SignalContext returns a copy of the parent context that gets cancelled if the application gets any of the given signals.

func SignalRootContext

func SignalRootContext() context.Context

SignalRootContext returns a new empty context, that gets canneld on SIGINT or SIGTEM.

Types

type LoggerOption

type LoggerOption struct {
	JSONFormatter bool
	GELFLogger    bool
}

func (*LoggerOption) Bind

func (o *LoggerOption) Bind(cmd *cobra.Command) error

type Option

type Option func(*cobra.Command) error

func WithLogToGraylog

func WithLogToGraylog() Option

func WithLogToGraylogHostname

func WithLogToGraylogHostname(hostname string) Option

func WithLogVerboseFlag

func WithLogVerboseFlag() Option

func WithRun

func WithRun(run RunFuncWithContext) Option

deprecated: Use WithRun instead. It gets replaced, because different subcommands (eg dev and daemon) usually do not share flags. Therefore it is cumbersome to mangle their flags into the same struct. WithRunner allows using separate structs for subcommands.
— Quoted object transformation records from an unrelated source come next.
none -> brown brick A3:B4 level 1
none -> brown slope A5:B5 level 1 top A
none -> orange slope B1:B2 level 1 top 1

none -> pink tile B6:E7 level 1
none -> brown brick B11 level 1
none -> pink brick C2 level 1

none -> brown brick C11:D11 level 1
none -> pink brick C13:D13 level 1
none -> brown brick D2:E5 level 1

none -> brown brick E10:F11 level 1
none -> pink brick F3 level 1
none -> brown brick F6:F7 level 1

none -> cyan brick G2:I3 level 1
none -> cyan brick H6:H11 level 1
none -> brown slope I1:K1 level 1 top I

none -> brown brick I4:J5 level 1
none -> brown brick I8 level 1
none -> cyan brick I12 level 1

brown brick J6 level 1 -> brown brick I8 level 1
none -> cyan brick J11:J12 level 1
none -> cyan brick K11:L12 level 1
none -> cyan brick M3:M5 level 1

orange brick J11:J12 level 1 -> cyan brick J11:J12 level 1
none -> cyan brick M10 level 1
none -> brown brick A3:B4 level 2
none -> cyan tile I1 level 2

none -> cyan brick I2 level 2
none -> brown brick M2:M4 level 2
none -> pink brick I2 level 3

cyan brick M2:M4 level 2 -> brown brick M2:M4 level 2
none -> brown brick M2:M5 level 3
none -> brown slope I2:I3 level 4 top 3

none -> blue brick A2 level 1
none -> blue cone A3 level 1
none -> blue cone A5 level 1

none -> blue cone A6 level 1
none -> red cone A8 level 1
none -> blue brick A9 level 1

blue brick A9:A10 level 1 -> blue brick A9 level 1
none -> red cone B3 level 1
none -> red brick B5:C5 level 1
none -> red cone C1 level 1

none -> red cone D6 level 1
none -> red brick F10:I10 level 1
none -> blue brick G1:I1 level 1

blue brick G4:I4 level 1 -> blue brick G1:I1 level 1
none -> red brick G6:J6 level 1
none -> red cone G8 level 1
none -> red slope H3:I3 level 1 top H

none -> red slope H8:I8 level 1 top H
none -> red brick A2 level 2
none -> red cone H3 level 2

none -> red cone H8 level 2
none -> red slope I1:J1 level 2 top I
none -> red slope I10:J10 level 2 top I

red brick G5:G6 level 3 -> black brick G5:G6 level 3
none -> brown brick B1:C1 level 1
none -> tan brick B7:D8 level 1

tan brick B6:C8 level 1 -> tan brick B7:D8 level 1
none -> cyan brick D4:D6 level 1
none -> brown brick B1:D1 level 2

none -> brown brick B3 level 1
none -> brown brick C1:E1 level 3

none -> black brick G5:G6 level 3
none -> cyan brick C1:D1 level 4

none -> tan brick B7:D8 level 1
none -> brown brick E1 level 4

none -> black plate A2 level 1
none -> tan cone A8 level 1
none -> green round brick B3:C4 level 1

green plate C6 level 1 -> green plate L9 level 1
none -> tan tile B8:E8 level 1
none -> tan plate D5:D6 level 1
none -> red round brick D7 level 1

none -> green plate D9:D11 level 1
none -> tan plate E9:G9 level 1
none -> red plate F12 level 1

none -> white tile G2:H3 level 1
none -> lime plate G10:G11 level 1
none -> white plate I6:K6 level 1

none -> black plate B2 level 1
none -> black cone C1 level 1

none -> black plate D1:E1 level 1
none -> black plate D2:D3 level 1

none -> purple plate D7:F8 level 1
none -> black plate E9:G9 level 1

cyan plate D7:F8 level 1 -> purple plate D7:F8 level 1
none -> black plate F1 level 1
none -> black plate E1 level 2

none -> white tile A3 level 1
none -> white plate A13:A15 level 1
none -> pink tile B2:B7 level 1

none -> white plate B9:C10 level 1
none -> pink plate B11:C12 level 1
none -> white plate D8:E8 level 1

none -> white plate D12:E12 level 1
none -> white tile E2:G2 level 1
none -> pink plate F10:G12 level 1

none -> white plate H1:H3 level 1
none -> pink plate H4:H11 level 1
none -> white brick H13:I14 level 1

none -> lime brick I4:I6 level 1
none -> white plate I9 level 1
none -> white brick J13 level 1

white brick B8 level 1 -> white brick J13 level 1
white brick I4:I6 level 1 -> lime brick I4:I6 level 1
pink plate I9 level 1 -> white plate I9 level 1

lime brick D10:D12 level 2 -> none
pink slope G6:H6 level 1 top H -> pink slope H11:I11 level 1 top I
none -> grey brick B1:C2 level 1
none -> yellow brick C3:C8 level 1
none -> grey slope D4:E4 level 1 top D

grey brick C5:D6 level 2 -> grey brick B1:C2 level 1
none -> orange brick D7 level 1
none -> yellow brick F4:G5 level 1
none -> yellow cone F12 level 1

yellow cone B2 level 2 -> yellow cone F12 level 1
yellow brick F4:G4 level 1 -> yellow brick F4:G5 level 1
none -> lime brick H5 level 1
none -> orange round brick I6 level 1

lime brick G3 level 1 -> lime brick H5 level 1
See examples in https://github.com/rebuy-de/rebuy-go-sdk/pull/147/files for migration demonstration.

func WithRunner

func WithRunner(runner Runner) Option

WithRunner that accepts a generic type which must implement the [Binder] interface. The Bind function gets called with cobra.Command so it can prepare Cobra flags.

func WithSubCommand

func WithSubCommand(sub *cobra.Command) Option

func WithVersionCommand

func WithVersionCommand() Option

func WithVersionLog

func WithVersionLog(level logrus.Level) Option

type RunFunc

type RunFunc func(cmd *cobra.Command, args []string)

type RunFuncWithContext

type RunFuncWithContext func(ctx context.Context, cmd *cobra.Command, args []string)

type Runner

type Runner interface {
	Bind(*cobra.Command) error
	Run(context.Context) error
}

Binder defines the interface used by the generic WithRun function.